E voglio dire che le risposte, l’ultima parte per lo meno, della Irigaray mi sembrano dettate da grande laicità. Capisco il discorso della fluidità, l’avversione per le gabbie che odio anch’io, lo stesso istituto del matrimonio andrebbe messo in discussione e non imposto al mondo intero invece di essere visto come ultima meta gay. Ma delle rivendicazioni autodeterminate si ragiona con le persone interessate.
Non ho comunque davvero colto il senso dell’identità sessuale che coincida con il proprio se’. Il mio me non parte certo da una divisione normativa uomo/donna. Gli esseri umani, per l’appunto, fluiscono. Ciascuno sceglie quel che vuole essere a prescindere dal proprio sesso biologico. Perciò la questione è posta in maniera assolutamente contraddittoria e benedico la Butler che arrivò ad ampliarla e condurla in zone decisamente più compatibili.
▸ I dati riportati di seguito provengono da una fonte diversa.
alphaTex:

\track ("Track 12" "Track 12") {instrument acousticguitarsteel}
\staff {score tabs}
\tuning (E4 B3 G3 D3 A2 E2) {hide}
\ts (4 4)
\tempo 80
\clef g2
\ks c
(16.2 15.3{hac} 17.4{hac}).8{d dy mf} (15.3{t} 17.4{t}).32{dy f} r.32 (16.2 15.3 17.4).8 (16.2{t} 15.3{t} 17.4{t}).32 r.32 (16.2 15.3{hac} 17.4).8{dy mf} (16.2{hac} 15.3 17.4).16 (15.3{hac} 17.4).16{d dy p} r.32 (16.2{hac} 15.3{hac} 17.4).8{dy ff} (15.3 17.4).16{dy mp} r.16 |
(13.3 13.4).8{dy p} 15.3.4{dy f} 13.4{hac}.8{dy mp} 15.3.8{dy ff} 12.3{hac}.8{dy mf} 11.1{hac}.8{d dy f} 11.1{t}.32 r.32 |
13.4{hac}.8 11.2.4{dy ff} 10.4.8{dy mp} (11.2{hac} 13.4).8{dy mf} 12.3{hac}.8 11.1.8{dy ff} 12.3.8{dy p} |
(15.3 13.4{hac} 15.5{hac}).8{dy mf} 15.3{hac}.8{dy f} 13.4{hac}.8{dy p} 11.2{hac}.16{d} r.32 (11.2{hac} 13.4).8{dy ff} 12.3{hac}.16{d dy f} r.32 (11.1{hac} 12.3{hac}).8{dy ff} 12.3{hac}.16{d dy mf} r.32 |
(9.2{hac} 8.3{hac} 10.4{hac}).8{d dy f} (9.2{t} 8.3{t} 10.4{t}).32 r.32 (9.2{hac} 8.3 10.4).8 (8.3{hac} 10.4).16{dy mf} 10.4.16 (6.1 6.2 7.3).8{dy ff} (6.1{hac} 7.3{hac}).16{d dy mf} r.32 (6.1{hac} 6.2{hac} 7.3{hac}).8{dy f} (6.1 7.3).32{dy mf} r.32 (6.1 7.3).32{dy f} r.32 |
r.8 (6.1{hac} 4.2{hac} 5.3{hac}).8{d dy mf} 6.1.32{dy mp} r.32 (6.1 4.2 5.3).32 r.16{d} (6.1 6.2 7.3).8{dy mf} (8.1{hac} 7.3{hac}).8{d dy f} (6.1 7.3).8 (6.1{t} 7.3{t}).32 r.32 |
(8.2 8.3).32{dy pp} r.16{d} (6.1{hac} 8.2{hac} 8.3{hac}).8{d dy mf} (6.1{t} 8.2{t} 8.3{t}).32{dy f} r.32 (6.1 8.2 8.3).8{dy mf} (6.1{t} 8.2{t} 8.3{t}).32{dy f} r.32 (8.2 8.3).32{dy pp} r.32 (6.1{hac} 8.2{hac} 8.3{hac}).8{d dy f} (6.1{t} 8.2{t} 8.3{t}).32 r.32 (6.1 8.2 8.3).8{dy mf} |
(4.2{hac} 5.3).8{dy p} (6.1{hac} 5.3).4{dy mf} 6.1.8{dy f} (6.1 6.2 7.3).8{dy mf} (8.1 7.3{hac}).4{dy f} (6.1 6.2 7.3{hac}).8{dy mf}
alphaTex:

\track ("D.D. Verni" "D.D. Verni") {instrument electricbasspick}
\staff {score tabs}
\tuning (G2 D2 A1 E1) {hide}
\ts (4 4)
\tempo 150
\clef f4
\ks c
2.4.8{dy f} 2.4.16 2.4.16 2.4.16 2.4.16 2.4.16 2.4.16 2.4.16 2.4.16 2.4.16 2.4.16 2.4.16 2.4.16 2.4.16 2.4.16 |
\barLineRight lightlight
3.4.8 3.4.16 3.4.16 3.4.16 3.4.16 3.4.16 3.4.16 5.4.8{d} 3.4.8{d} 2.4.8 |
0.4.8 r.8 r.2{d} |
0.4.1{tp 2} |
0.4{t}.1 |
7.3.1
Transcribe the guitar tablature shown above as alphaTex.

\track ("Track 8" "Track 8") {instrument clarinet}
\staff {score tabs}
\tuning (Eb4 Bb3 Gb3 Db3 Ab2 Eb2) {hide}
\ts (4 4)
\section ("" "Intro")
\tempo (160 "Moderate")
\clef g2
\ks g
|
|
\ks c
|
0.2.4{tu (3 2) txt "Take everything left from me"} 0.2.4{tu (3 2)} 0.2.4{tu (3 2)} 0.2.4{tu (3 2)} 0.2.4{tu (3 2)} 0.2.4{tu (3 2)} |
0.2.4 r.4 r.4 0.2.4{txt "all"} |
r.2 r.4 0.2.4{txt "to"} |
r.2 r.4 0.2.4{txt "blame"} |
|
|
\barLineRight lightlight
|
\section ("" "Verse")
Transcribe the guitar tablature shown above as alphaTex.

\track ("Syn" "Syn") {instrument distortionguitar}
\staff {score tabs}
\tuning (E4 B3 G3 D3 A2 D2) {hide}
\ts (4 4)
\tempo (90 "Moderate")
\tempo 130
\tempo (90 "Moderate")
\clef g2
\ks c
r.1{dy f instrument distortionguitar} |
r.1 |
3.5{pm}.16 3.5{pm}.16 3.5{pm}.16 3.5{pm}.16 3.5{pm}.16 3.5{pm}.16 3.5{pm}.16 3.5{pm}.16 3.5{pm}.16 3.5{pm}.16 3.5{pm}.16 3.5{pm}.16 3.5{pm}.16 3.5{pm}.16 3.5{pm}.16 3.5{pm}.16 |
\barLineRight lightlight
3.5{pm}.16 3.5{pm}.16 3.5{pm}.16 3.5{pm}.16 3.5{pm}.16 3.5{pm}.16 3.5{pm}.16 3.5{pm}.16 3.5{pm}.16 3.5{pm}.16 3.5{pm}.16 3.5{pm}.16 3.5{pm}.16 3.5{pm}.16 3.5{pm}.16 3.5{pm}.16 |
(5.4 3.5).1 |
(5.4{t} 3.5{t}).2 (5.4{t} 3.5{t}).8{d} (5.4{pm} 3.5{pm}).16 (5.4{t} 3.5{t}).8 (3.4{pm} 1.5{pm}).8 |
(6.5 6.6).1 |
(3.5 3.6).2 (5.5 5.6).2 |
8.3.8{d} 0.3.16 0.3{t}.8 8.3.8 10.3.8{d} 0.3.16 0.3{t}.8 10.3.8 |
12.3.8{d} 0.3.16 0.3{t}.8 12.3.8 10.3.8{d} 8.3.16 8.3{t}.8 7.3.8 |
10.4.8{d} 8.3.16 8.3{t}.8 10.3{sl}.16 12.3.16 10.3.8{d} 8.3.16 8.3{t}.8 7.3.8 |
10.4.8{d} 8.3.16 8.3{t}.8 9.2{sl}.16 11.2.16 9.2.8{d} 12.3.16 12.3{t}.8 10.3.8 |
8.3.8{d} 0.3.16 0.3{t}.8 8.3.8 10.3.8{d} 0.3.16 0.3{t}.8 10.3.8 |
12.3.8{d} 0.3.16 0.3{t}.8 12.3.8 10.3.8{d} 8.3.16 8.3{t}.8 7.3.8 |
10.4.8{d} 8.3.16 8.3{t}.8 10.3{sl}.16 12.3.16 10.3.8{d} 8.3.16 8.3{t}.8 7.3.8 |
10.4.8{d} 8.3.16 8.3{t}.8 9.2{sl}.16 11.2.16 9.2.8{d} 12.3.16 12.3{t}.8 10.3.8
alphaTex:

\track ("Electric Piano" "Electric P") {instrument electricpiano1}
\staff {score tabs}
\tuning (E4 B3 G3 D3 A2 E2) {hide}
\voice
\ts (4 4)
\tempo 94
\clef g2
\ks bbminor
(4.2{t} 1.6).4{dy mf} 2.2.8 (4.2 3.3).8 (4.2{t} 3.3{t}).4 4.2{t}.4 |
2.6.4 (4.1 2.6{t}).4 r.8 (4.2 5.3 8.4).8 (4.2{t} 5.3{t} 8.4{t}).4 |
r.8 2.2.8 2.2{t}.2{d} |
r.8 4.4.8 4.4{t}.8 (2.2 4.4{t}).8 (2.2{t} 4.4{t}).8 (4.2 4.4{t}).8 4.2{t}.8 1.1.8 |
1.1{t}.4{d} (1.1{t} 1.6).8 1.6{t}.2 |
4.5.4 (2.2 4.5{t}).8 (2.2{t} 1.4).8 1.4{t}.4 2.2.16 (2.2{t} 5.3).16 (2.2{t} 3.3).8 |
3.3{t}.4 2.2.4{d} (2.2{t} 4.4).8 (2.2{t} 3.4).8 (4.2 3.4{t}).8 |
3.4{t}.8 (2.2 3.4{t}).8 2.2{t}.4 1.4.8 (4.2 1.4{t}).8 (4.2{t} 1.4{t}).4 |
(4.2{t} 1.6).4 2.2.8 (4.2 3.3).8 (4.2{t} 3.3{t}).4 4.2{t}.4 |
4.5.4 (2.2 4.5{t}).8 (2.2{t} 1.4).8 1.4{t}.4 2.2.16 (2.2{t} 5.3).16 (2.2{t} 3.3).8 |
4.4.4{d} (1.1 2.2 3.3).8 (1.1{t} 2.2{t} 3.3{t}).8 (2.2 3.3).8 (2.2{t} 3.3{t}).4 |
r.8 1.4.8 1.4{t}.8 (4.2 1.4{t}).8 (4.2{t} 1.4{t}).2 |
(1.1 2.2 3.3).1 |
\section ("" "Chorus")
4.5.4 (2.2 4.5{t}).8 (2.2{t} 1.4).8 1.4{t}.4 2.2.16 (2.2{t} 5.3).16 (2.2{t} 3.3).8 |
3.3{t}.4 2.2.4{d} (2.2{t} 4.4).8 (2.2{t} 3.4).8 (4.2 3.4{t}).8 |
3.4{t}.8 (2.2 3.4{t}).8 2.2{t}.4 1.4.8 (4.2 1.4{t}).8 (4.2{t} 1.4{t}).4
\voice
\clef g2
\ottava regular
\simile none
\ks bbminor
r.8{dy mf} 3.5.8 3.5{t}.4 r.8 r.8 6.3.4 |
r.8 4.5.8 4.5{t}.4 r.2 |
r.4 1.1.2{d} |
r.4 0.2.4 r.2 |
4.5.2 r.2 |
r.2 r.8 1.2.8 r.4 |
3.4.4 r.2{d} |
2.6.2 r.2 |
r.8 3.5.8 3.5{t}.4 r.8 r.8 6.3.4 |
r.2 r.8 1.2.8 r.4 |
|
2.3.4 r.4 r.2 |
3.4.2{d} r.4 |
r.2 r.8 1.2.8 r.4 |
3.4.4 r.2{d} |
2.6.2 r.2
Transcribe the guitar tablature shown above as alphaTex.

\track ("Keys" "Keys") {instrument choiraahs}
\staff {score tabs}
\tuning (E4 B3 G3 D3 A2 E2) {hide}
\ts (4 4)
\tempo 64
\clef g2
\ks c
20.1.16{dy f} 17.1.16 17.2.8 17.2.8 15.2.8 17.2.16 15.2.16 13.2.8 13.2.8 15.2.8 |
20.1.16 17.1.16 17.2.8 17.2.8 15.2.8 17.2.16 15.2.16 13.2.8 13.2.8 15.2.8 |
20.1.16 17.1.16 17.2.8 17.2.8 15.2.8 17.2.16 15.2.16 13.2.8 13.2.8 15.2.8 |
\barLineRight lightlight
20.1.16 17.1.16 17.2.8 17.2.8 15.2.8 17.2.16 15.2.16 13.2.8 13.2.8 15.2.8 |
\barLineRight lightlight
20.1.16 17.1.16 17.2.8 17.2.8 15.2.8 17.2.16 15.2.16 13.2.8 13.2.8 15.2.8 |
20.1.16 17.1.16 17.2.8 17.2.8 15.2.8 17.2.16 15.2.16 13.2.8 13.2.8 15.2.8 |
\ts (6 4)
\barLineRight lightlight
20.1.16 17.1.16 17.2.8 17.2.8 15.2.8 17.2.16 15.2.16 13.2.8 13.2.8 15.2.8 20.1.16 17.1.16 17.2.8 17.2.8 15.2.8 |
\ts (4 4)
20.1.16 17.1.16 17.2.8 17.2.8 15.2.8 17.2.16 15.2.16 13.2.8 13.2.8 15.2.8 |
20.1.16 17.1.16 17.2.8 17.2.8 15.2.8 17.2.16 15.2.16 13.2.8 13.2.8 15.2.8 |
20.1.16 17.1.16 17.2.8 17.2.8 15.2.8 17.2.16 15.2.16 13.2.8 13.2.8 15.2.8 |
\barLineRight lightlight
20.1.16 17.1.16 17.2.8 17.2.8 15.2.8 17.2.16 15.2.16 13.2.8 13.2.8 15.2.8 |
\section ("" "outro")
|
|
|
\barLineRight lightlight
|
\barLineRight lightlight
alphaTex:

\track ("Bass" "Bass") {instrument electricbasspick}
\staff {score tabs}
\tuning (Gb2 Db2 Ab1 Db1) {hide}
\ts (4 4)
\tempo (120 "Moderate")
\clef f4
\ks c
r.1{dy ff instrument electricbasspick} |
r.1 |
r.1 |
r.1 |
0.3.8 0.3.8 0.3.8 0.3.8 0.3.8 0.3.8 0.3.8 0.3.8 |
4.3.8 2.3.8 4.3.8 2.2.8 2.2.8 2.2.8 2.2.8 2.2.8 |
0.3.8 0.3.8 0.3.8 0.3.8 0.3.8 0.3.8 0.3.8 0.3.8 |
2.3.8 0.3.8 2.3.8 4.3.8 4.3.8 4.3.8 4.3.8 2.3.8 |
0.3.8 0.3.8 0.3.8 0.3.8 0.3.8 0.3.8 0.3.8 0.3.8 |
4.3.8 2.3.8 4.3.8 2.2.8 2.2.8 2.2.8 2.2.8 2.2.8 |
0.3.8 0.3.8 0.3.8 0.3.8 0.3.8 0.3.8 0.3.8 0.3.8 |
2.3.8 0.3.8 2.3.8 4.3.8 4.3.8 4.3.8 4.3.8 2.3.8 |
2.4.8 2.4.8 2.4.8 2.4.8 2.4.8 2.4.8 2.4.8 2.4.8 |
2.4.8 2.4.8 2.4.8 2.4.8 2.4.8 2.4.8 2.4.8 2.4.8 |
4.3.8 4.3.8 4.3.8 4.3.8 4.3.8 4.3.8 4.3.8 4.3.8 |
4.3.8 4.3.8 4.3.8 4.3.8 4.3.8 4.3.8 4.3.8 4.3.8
E questo è quanto. Dunque, vediamo, chi è che pensa ancora che il femminismo della differenza, maggioritario in Italia, e responsabile della rimozione del conflitto di classe e pure di politiche un minimo securitarie a tutela della donna (ché donna è madre e uomo è sempre cattivissimo e cavernicolo come natura dice) possa essere un riferimento per soggetti queer, precari, di ogni genere, che vivono politiche di intersezione in cui genere, classe, razza e anche specie viaggiano insieme?